Task objective →
For the entries that follow, restate word for word the line containing "left shoulder: (433, 189)", the line containing "left eye: (474, 116)", and every line that lies between them.

(Collection entries)

====

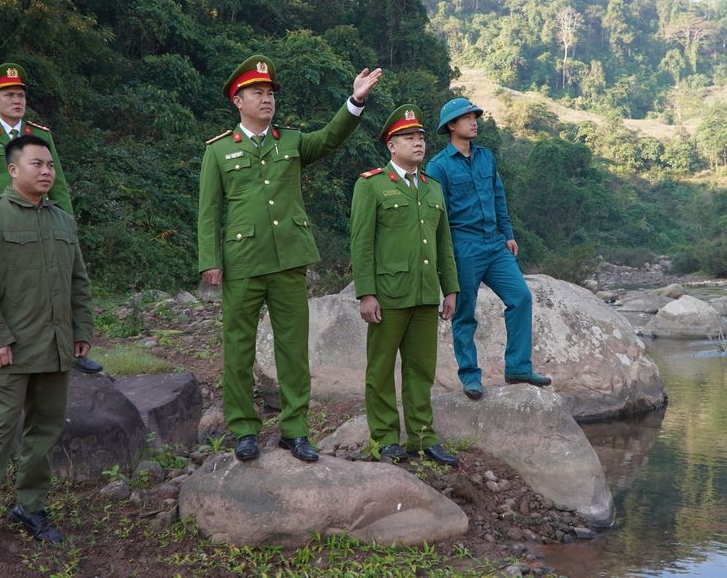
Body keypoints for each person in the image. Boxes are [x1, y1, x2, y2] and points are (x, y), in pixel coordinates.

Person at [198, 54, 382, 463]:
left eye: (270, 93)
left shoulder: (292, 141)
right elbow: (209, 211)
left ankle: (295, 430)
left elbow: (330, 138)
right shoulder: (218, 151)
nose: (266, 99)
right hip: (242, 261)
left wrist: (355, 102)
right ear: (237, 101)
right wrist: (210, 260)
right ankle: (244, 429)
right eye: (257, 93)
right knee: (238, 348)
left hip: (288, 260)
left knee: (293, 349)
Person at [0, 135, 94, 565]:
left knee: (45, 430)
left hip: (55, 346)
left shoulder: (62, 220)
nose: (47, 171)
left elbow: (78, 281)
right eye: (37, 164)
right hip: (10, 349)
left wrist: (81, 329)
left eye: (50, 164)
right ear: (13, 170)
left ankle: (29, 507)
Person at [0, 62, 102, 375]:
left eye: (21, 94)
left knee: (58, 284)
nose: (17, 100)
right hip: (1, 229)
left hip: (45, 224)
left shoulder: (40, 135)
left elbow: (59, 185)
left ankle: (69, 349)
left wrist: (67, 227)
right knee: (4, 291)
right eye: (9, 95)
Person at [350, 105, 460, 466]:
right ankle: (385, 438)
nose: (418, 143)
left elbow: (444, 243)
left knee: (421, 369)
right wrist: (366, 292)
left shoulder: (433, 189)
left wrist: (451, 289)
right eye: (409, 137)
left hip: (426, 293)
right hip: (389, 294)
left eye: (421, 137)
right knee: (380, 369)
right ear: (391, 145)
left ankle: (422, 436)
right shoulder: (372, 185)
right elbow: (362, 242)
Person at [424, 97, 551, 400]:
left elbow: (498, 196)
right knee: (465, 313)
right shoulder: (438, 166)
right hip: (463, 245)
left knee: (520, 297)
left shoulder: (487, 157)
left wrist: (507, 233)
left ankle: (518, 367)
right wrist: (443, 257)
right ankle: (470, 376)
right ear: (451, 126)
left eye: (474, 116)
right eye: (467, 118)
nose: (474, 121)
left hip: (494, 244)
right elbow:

====

Final answer →
left shoulder: (433, 189)
left wrist: (451, 289)
right eye: (409, 137)
left hip: (426, 293)
right hip: (389, 294)
left eye: (421, 137)
right knee: (380, 369)
right ear: (391, 145)
left ankle: (422, 436)
right shoulder: (372, 185)
right elbow: (362, 242)
Person at [424, 97, 551, 400]:
left elbow: (498, 196)
right knee: (465, 313)
right shoulder: (438, 166)
right hip: (463, 245)
left knee: (520, 297)
left shoulder: (487, 157)
left wrist: (507, 233)
left ankle: (518, 367)
right wrist: (443, 257)
right ankle: (470, 376)
right ear: (451, 126)
left eye: (474, 116)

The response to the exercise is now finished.